Oleh: Nashih Nashrullah
Ketua Umum Rabithah Haji Indonesia (RHI) Ade Marfuddin, menilai positif keberadaan KBIH untuk memberikan pemahaman kepada jamaah haji. Hanya saja, ia mencatat ada beberapa hal penting yang harus diperhatikan.
Di antaranya, KBIH harus memaksimalkan masa tunggu calhaj tersebut sebagai peluang untuk mempersiapkan jamaah haji yang lebih mandiri. Ini mesti didukung dengan pemberian materi yang lebih luas dan komprehensif. “Tidak hanya saat berhaji, tetapi juga sebelum,” katanya.
Ia menyayangkan, tak semua KBIH memiliki standar bimbingan yang sama. Sekalipun sebagian KBIH yang tergabung dalam asosiasi memiliki standar itu. Jika jumlah mereka ratusan, maka masih terdapat ribuan lagi KBIH yang belum mengantongi standar itu.
Acuan sertifikasi itu, katanya, alangkah lebih baiknya ditetapkan oleh pemerintah. Jangan sampai memunculkan benturan antara satu kelompok dan kelompok yang lain. Fakta di lapangan menguatkan kekhawatiran itu.
Perbedaan tata cara beribadah kerap memunculkan gesekan. Sebagai contoh, mayoritas jamaah akan berhaji tamattu. Ketentuan haji jenis ini lebih dekat dengan mazhab Syafi'i. Sekiranya pemerintah memberlakukan standar itu, bukan berarti mazhab yang lain dianulir.
Di sinilah, mestinya peran KBIH berada. KBIH bukan sekadar memungut biaya tanpa optimalisasi bimbingan kepada jamaah. “Poin ini harus diperhatikan,” katanya.

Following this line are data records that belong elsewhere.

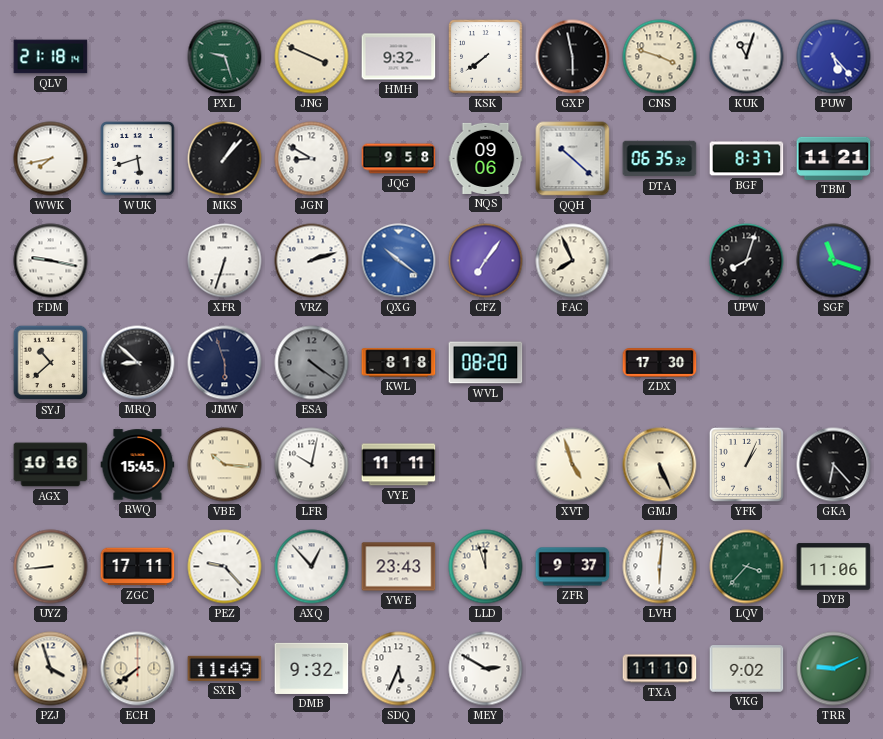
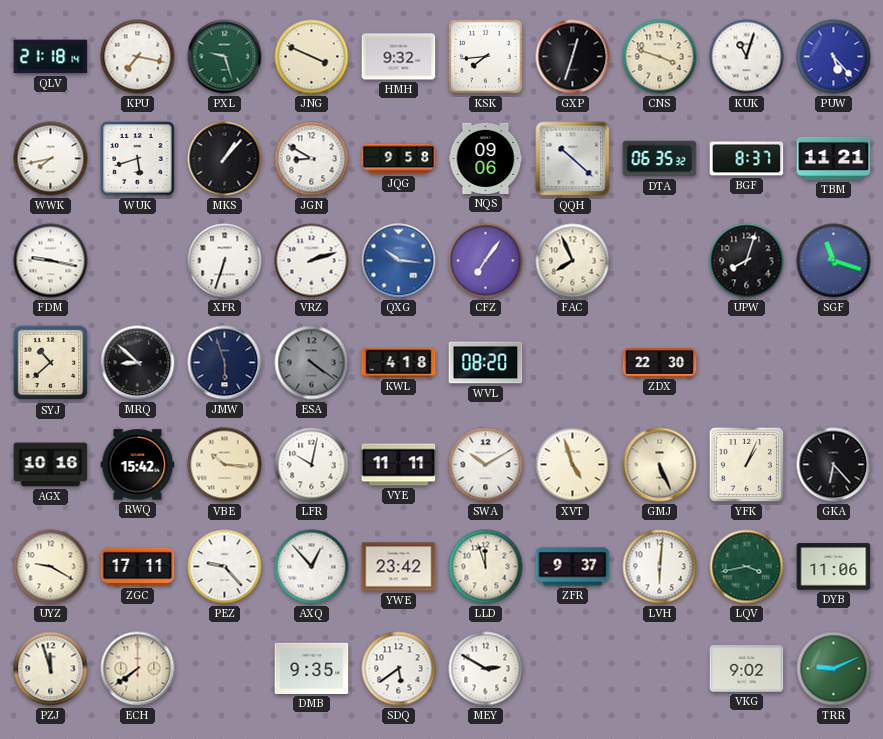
KPU: none -> 7:17
KSK: 7:39 -> 7:44
GXP: 5:58 -> 12:33
QXG: 10:21 -> 10:16
KWL: 8:18 -> 4:18
ZDX: 17:30 -> 22:30
RWQ: 15:45 -> 15:42
SWA: none -> 10:10
UYZ: 8:44 -> 9:20
YWE: 23:43 -> 23:42
LQV: 3:37 -> 3:43
PZJ: 3:57 -> 11:57
SXR: 11:49 -> none
DMB: 9:32 -> 9:35
SDQ: 5:34 -> 5:39
TXA: 11:10 -> none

Pengamat haji, Subarkah, mengatakan, standar bimbingan itu bagaimanapun sangat diperlukan. Berdasarkan pengalaman di Tanah Suci, tugas tersebut justru kurang terlihat dari KBIH.
Ia menggarisbawahi, bimbingan materi itu bukan sekadar pemberian materi yang berkaitan dengan ibadah saja. Namun, juga harus menyangkut pemberian bekal agar para jamaah mandiri selama berada di Tanah Suci. Seperti penggunaan air, pendidikan agar tidak tersesat, dan lain sebagainya. “Jangan fokus (hanya) pada syariat,” katanya.